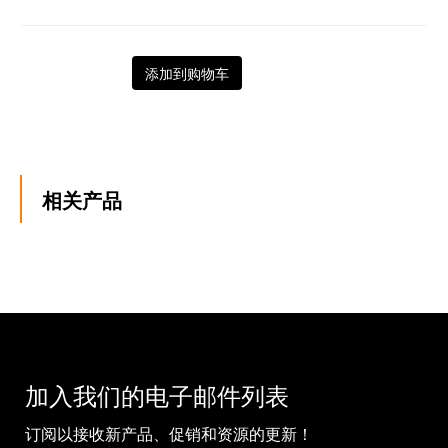
添加到购物车
相关产品
加入我们的电子邮件列表
订阅以接收新产品、促销和资源的更新！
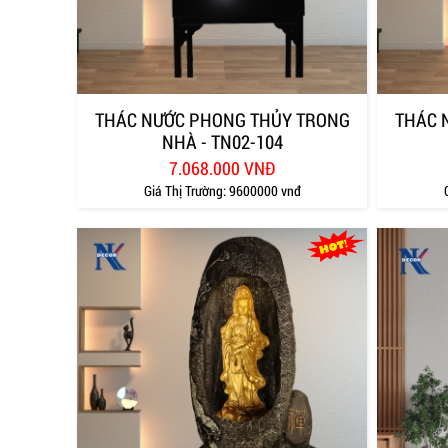
THÁC NƯỚC PHONG THỦY TRONG
THÁC 
NHÀ - TN02-104
7.068.000 VNĐ
Giá Thị Trường:
9600000 vnđ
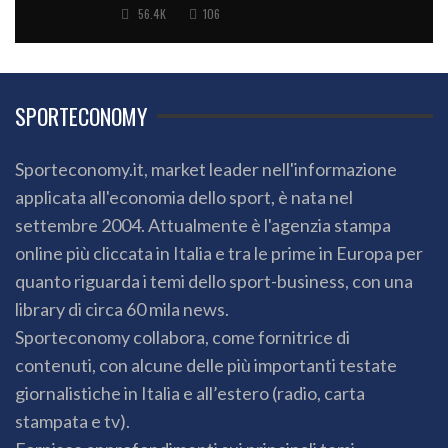
56.4K
106
SPORTECONOMY
Sporteconomy.it, market leader nell'informazione
applicata all'economia dello sport, è nata nel
settembre 2004. Attualmente è l'agenzia stampa
online più cliccata in Italia e tra le prime in Europa per
quanto riguarda i temi dello sport-business, con una
library di circa 60 mila news.
Sporteconomy collabora, come fornitrice di
contenuti, con alcune delle più importanti testate
giornalistiche in Italia e all’estero (radio, carta
stampata e tv).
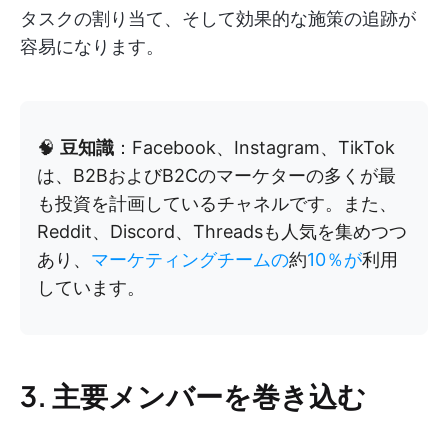
タスクの割り当て、そして効果的な施策の追跡が
容易になります。
🧠
豆知識
：Facebook、Instagram、TikTok
は、B2BおよびB2Cのマーケターの多くが最
も投資を計画しているチャネルです。また、
Reddit、Discord、Threadsも人気を集めつつ
あり、
マーケティングチームの
約
10％が
利用
しています。
3. 主要メンバーを巻き込む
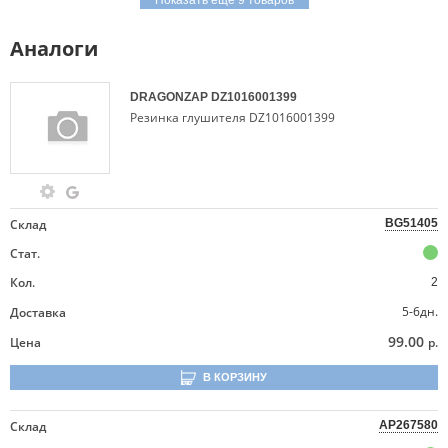
Показать еще 9 товаров
Аналоги
DRAGONZAP
DZ1016001399
Резинка глушителя DZ1016001399
Склад
BG51405
Стат.
Кол.
2
5-6дн.
Доставка
99.00
Цена
р.
В КОРЗИНУ
Склад
AP267580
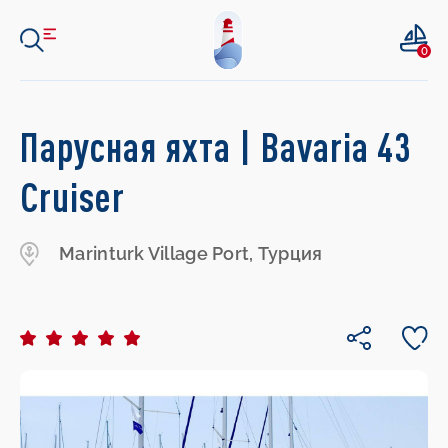
0
Парусная яхта | Bavaria 43
Cruiser
Marinturk Village Port, Турция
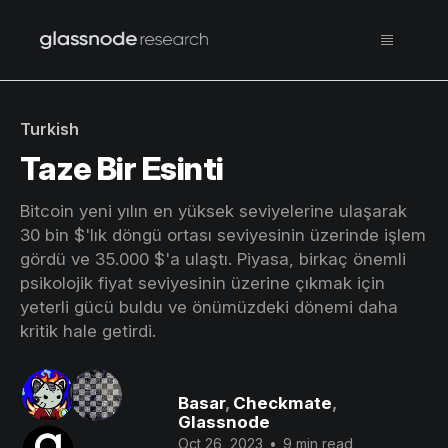
Turkish
Taze Bir Esinti
Bitcoin yeni yılın en yüksek seviyelerine ulaşarak
30 bin $'lık döngü ortası seviyesinin üzerinde işlem
gördü ve 35.000 $'a ulaştı. Piyasa, birkaç önemli
psikolojik fiyat seviyesinin üzerine çıkmak için
yeterli gücü buldu ve önümüzdeki dönemi daha
kritik hale getirdi.
Basar
,
Checkmate
,
Glassnode
Oct 26, 2023
•
9 min read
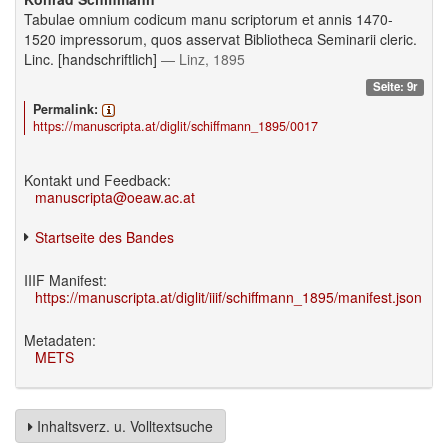
Tabulae omnium codicum manu scriptorum et annis 1470-
1520 impressorum, quos asservat Bibliotheca Seminarii cleric.
Linc. [handschriftlich]
— Linz, 1895
Seite: 9r
Permalink:
https://manuscripta.at/diglit/schiffmann_1895/0017
Kontakt und Feedback:
manuscripta@oeaw.ac.at
Startseite des Bandes
IIIF Manifest:
https://manuscripta.at/diglit/iiif/schiffmann_1895/manifest.json
Metadaten:
METS
Inhaltsverz. u. Volltextsuche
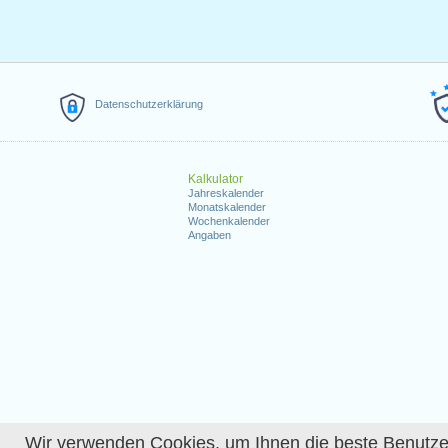
Datenschutzerklärung
Kalkulator
Jahreskalender
Monatskalender
Wochenkalender
Angaben
Wir verwenden Cookies, um Ihnen die beste Benutzerer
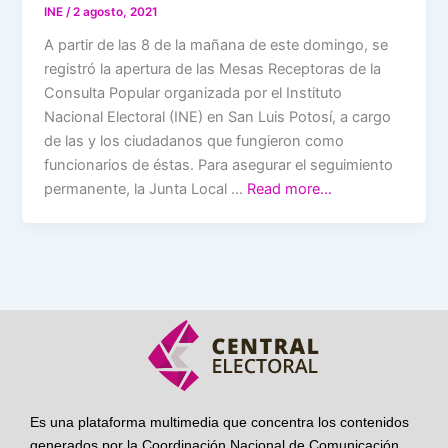
INE
/
2 agosto, 2021
A partir de las 8 de la mañana de este domingo, se
registró la apertura de las Mesas Receptoras de la
Consulta Popular organizada por el Instituto
Nacional Electoral (INE) en San Luis Potosí, a cargo
de las y los ciudadanos que fungieron como
funcionarios de éstas. Para asegurar el seguimiento
permanente, la Junta Local …
Read more…
Es una plataforma multimedia que concentra los contenidos
generados por la Coordinación Nacional de Comunicación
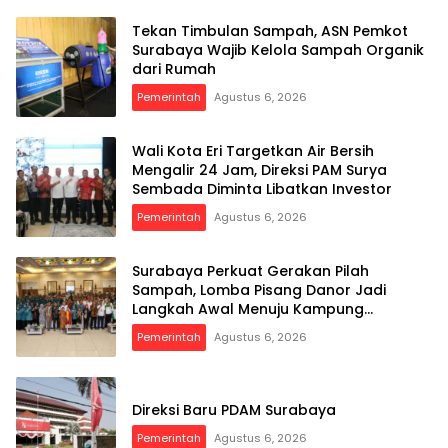
Tekan Timbulan Sampah, ASN Pemkot
Surabaya Wajib Kelola Sampah Organik
dari Rumah
Pemerintah
Agustus 6, 2026
Wali Kota Eri Targetkan Air Bersih
Mengalir 24 Jam, Direksi PAM Surya
Sembada Diminta Libatkan Investor
Pemerintah
Agustus 6, 2026
Surabaya Perkuat Gerakan Pilah
Sampah, Lomba Pisang Danor Jadi
Langkah Awal Menuju Kampung
Pancasila
Pemerintah
Agustus 6, 2026
Direksi Baru PDAM Surabaya
Pemerintah
Agustus 6, 2026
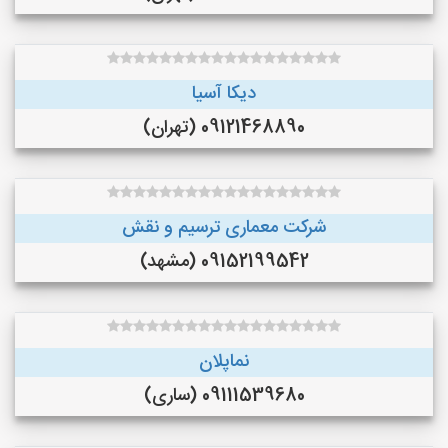
دیکا آسیا
09121468890 (تهران)
شرکت معماری ترسیم و نقش
09152199542 (مشهد)
نماپلان
09111539680 (ساری)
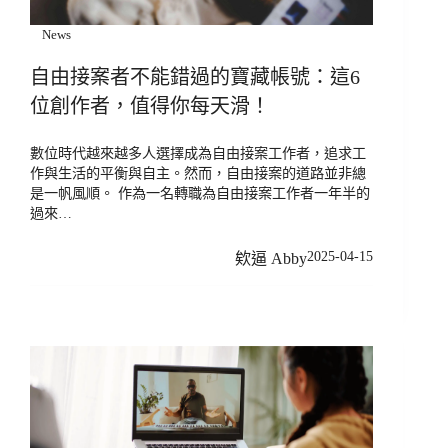
News
自由接案者不能錯過的寶藏帳號：這6
位創作者，值得你每天滑！
數位時代越來越多人選擇成為自由接案工作者，追求工
作與生活的平衡與自主。然而，自由接案的道路並非總
是一帆風順。 作為一名轉職為自由接案工作者一年半的
過來…
2025-04-15
欸逼 Abby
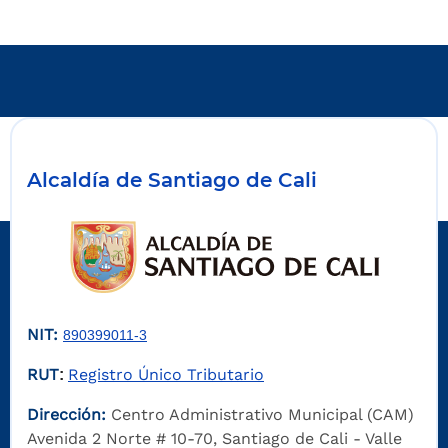
Alcaldía de Santiago de Cali
NIT:
890399011-3
RUT
Registro Único Tributario
:
Dirección:
Centro Administrativo Municipal (CAM)
Avenida 2 Norte # 10-70, Santiago de Cali - Valle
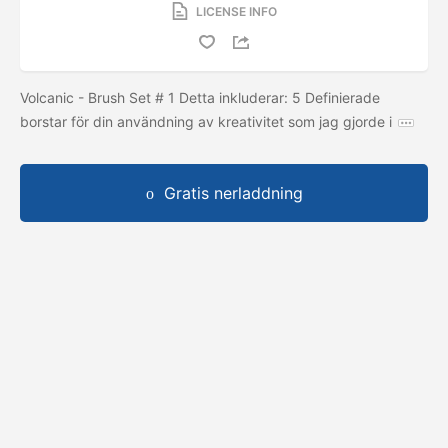
LICENSE INFO
Volcanic - Brush Set # 1 Detta inkluderar: 5 Definierade
borstar för din användning av kreativitet som jag gjorde i
Gratis nerladdning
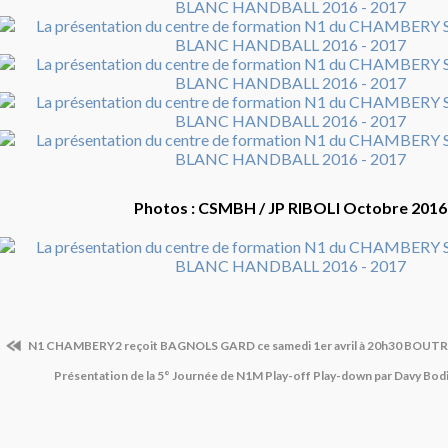
Photos : CSMBH / JP RIBOLI Octobre 2016
N1 CHAMBERY2 reçoit BAGNOLS GARD ce samedi 1er avril à 20h30 BOU
Présentation de la 5° Journée de N1M Play-off Play-down par Davy Bo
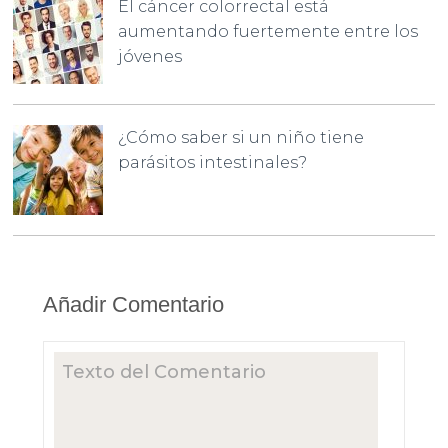
El cáncer colorrectal está
aumentando fuertemente entre los
jóvenes
¿Cómo saber si un niño tiene
parásitos intestinales?
Añadir Comentario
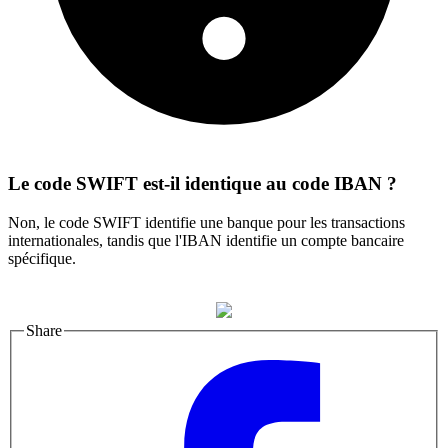
Le code SWIFT est-il identique au code IBAN ?
Non, le code SWIFT identifie une banque pour les transactions
internationales, tandis que l'IBAN identifie un compte bancaire
spécifique.
Share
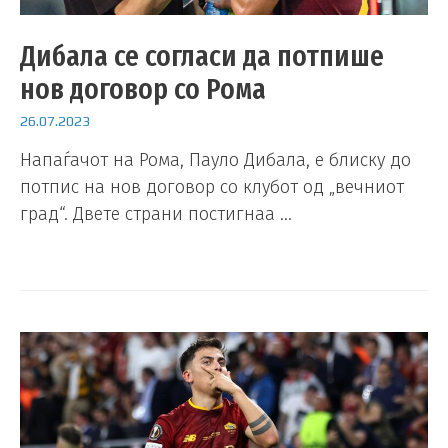
Дибала се согласи да потпише
нов договор со Рома
26.07.2023
Напаѓачот на Рома, Пауло Дибала, е блиску до
потпис на нов договор со клубот од „вечниот
град“. Двете страни постигнаа …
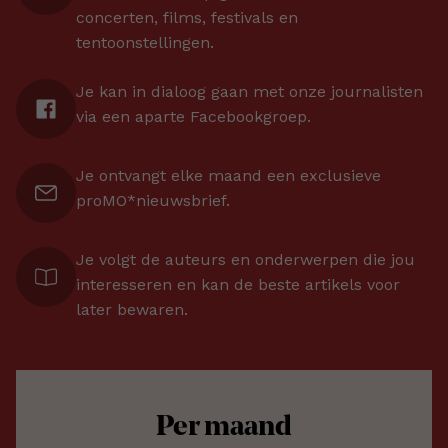
concerten, films, festivals en
tentoonstellingen.
Je kan in dialoog gaan met onze journalisten
via een aparte Facebookgroep.
Je ontvangt elke maand een exclusieve
proMO*nieuwsbrief.
Je volgt de auteurs en onderwerpen die jou
interesseren en kan de beste artikels voor
later bewaren.
Per maand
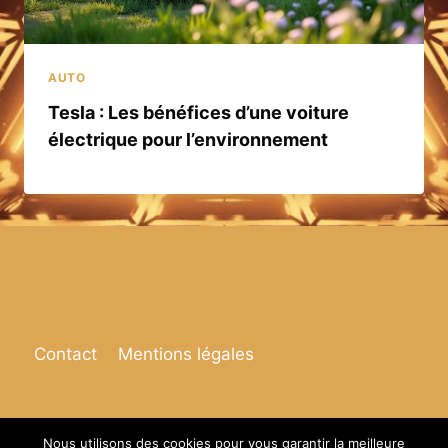
AUTO
Tesla : Les bénéfices d’une voiture
électrique pour l’environnement
Contact
Mentions légales
Nous utilisons des cookies pour vous garantir la meilleure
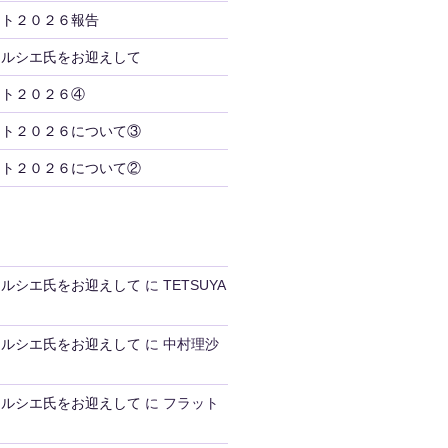
ント２０２６報告
トルシエ氏をお迎えして
ント２０２６④
ント２０２６について③
ント２０２６について②
トルシエ氏をお迎えして
に
TETSUYA
トルシエ氏をお迎えして
に
中村理沙
トルシエ氏をお迎えして
に
フラット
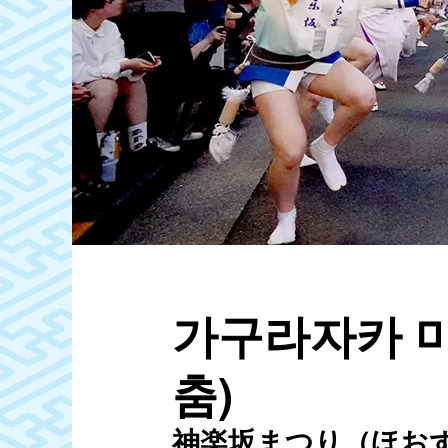
가구라자카 
춤)
神楽坂まつり（ほお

------------------------------------------------

• Problem to solve: Look above for the line with "yeterli gücü buldu ve önümüzdeki dönemi daha" and the line with "Mengalir 24 Jam, Direksi PAM Surya", then copy exactly the lines from the first through the second, both kept, with no pictures.

• Answer for the task:
yeterli gücü buldu ve önümüzdeki dönemi daha
kritik hale getirdi.
Basar
,
Checkmate
,
Glassnode
Oct 26, 2023
•
9 min read
Tabulae omnium codicum manu scriptorum et annis 1470-
1520 impressorum, quos asservat Bibliotheca Seminarii cleric.
Linc. [handschriftlich]
— Linz, 1895
Seite: 9r
Permalink:
https://manuscripta.at/diglit/schiffmann_1895/0017
Kontakt und Feedback:
manuscripta@oeaw.ac.at
Startseite des Bandes
IIIF Manifest:
https://manuscripta.at/diglit/iiif/schiffmann_1895/manifest.json
Metadaten:
METS
Inhaltsverz. u. Volltextsuche
Datenschutzerklärung
Kalkulator
Jahreskalender
Monatskalender
Wochenkalender
Angaben
Wir verwenden Cookies, um Ihnen die beste Benutzerer
INE
/
2 agosto, 2021
A partir de las 8 de la mañana de este domingo, se
registró la apertura de las Mesas Receptoras de la
Consulta Popular organizada por el Instituto
Nacional Electoral (INE) en San Luis Potosí, a cargo
de las y los ciudadanos que fungieron como
funcionarios de éstas. Para asegurar el seguimiento
permanente, la Junta Local …
Read more…
Es una plataforma multimedia que concentra los contenidos
generados por la Coordinación Nacional de Comunicación
Tekan Timbulan Sampah, ASN Pemkot
Surabaya Wajib Kelola Sampah Organik
dari Rumah
Pemerintah
Agustus 6, 2026
Wali Kota Eri Targetkan Air Bersih
Mengalir 24 Jam, Direksi PAM Surya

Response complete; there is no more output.